* Records provided:
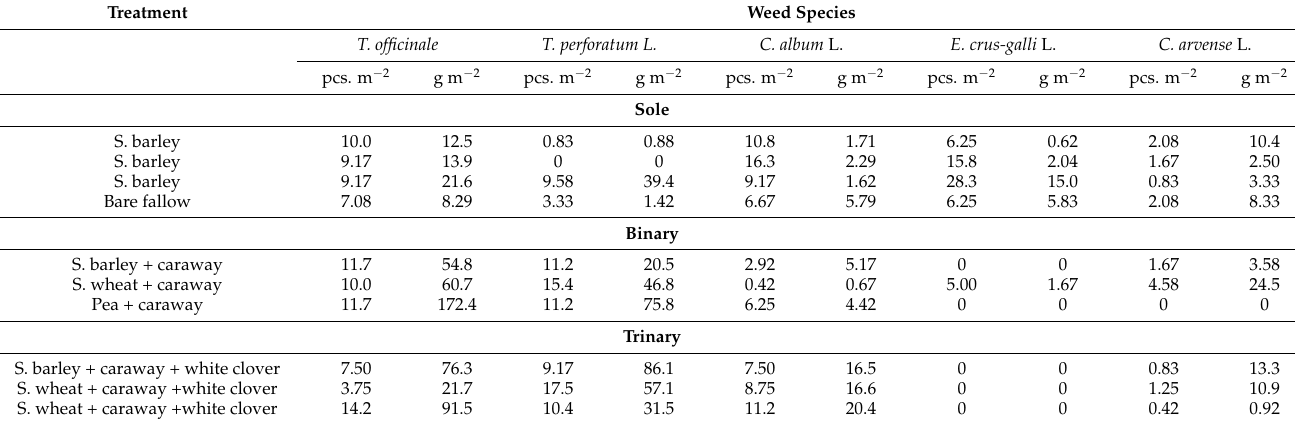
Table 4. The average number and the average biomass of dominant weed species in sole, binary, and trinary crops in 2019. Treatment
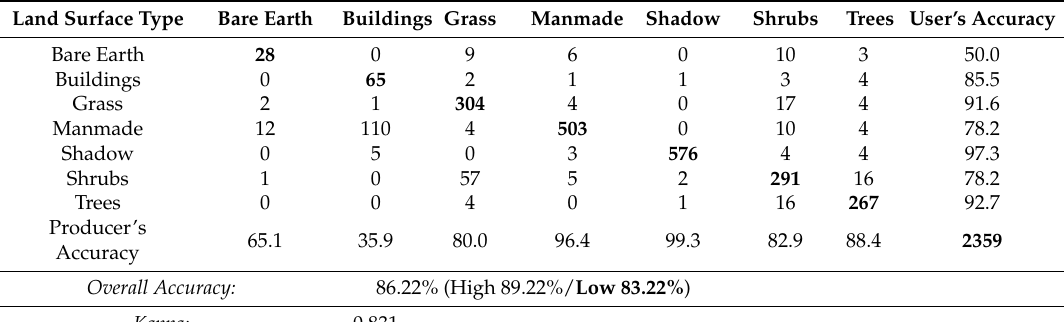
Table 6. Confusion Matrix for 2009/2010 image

...

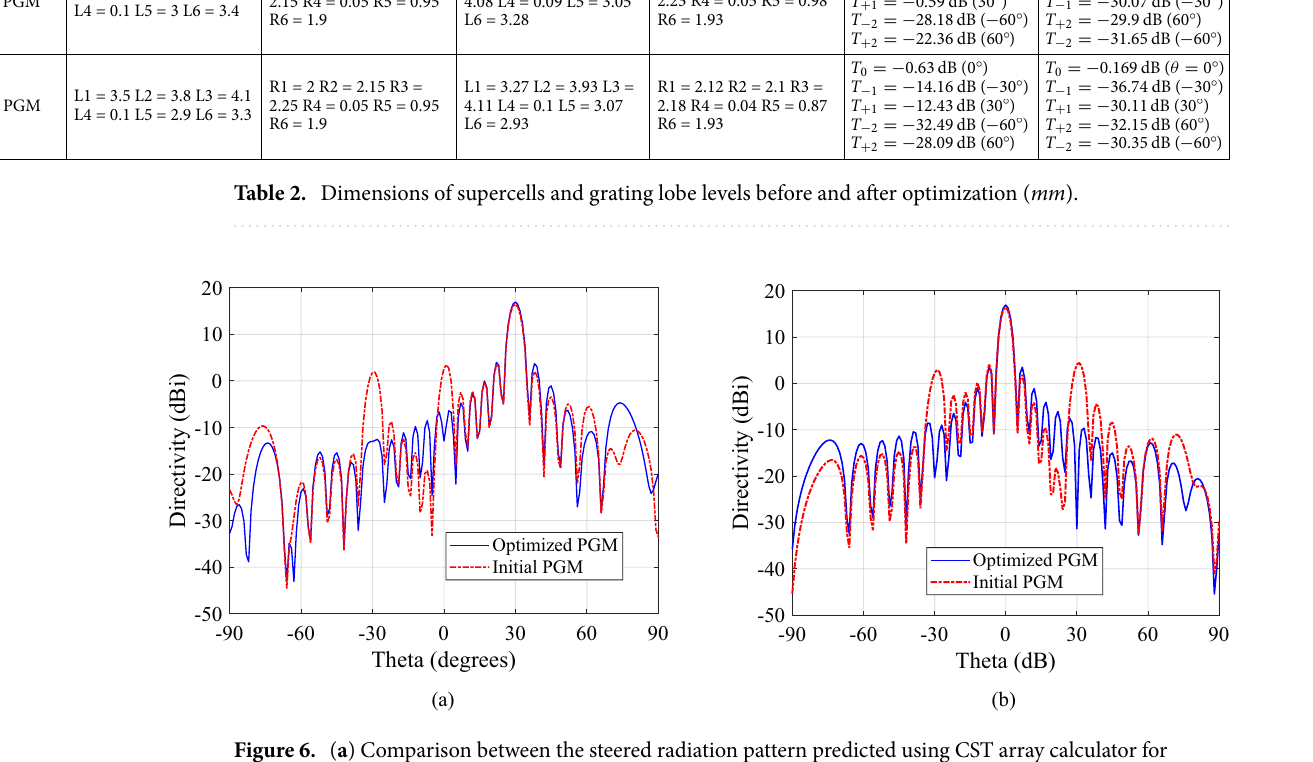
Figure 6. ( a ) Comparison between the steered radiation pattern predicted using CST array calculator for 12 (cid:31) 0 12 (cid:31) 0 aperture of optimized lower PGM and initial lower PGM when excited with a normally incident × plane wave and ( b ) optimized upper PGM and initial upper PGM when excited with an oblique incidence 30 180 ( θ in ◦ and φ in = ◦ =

---

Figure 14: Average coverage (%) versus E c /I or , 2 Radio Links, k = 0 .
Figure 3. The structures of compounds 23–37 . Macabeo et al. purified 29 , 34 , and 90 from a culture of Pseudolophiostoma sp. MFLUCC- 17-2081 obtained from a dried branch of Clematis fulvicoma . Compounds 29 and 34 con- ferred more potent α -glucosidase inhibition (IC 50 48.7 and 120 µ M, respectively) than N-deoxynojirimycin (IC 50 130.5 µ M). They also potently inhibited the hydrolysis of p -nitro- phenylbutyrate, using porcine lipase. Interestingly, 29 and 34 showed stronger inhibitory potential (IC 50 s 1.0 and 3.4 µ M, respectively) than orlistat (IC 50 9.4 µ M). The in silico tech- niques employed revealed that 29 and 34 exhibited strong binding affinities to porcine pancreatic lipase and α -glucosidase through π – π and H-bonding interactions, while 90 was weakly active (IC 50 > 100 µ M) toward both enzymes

* What is expected: Your answer must be a single number: the count of lines in the records above that contain "Figure".

* Solution to the exercise: 3